My original post, which is currently unanswered and somewhat open ended, can be found here
I have been trying to figure out how to work with this and will relate some sample data, where I have gotten to and what my current issue is.
So, my data, or rather a brief sample of my data, looks like this:
zipcode xcoord ycoord age_age6574 age_age75plus sex_female stage_late death_death access TruncTime
51062 211253.4259 4733174.483 0 1 0 0 1 40 121
51011 212255.621 4757938.874 0 1 0 0 0 43 121
51109 215303.4471 4721047.303 0 1 1 1 0 21 121
This data has been preprocessed such that there exists dummy/binary variables in place of actual categories- age_age6574
and age_age75plus
make up one category, sex_female
another, stage_late
another, death_death
another. Access
is a continuous variable. TruncTime
will be treated as a discrete time variable. The variable in that will be used as a censoring variable will be death_death
.
Calling the functions:
So, to import everything I do the following:
from rpy2 import robjects
from rpy2.robjects.packages import importr
from rpy2.robjects.vectors import DataFrame
survival = importr('survival')
coxph = survival.coxph
Surv = survival.Surv
theData = DataFrame.from_csvfile(newDataFile, header=True, sep=',')
So everything is all setup to do Cox Proportional Hazards - I think!
Within R I can do:
coxph(formula = Surv(TruncTime, death_death) ~ age_age6574 +
age_age75plus + sex_female + stage_late + access, method = "breslow")
and everything works out fine.
When I do this same thing within Python, using everything I have described, I get an error that reads:
This is the function call:
coxph(Surv('TruncTime', 'death_death'), 'age_age6574'+'age_age75plus'+'sex_female'+'stage_late'+'access', data = theData, method = 'breslow')
This is the error returned:
Error in (function (time, time2, event, type = c("right", "left", "interval", :
Time variable is not numeric
So, I'm wondering what I'm doing wrong in the function call (why it is returning this error) and how I go about properly calling it?

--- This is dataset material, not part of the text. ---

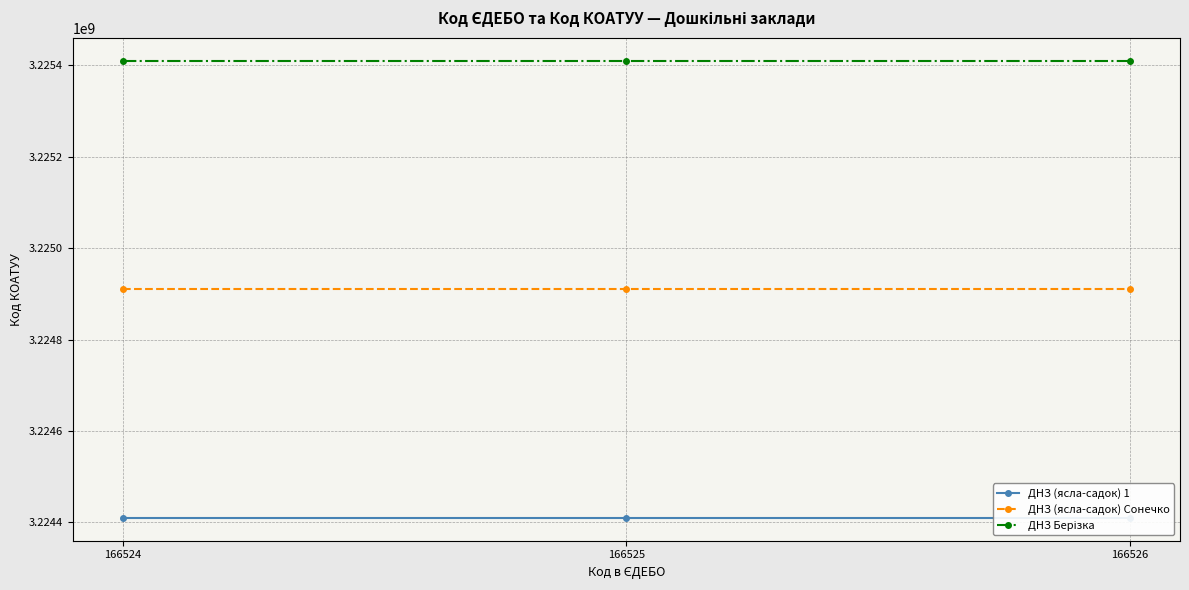

Which series has the largest range (max minus min)?

ДНЗ (ясла-садок) 1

Additionally, I'll also wondering if there is a way to change the censoring
from a '0' to a '1' (reverse the way that the censoring variable works)?
::::UPDATE::::
So I found out part of my problem was specifying which columns/attributes to use. Apparently, rpy2 needs numerical indices of columns to call the functions. So:
Surv(theData[9], theData[7])
for the survival part of the coxph
. The Surv
part works.
Now, I'm still trying to work out how to specify everything else. Namely:
-How do I specify the other variables to use in building the model. There is a problem with using the +
in linking these variables together. Also ~
doesn't work as it does in regular R. The following DOES NOT work
coxph(Surv(theData[9], theData[7])~theData[3]+theData[4]+theData[5]+theData[6]+theData[8], data = theData, method = 'breslow')
I also tried replacing the '~' with a `,' such as:
coxph(Surv(theData[9], theData[7]), theData[3]+theData[4]+theData[5]+theData[6]+theData[8], data = theData, method = 'breslow')
-It is definitely having a problem with those +
and I'm not sure replacing the ~
with a ,
has actually worked.